## WHAT YOU WILL DO
For the data below, count the lines that have the string "Annecy" and state that number by itself.

========================

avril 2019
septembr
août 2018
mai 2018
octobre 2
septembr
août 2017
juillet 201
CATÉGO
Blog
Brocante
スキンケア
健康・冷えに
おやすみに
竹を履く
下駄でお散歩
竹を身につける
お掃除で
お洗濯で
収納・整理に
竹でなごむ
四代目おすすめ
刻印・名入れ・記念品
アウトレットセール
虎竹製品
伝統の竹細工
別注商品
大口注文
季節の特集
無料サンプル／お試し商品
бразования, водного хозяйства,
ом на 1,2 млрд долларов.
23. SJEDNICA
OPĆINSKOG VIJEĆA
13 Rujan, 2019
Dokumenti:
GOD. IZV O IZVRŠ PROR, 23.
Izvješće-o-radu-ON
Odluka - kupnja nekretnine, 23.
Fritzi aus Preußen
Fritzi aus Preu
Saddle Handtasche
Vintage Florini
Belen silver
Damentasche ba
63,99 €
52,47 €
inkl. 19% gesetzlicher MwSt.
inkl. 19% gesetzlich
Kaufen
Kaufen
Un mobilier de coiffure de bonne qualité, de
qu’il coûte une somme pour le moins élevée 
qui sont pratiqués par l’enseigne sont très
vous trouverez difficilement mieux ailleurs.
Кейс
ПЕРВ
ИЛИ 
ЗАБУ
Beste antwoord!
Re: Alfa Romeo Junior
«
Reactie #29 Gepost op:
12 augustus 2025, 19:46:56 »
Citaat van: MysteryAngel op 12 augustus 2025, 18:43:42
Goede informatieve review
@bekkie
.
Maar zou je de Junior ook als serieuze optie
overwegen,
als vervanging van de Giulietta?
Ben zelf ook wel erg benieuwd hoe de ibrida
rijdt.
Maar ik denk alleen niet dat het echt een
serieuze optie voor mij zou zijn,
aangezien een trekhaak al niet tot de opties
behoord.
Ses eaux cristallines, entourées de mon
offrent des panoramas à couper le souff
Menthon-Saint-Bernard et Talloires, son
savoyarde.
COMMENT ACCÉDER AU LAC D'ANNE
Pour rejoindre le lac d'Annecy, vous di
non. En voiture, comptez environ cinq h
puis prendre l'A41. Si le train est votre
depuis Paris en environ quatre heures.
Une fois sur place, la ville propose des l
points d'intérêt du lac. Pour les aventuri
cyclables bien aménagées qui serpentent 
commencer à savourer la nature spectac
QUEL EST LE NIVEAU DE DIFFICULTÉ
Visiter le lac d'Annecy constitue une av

========================

## TASK OUTPUT
2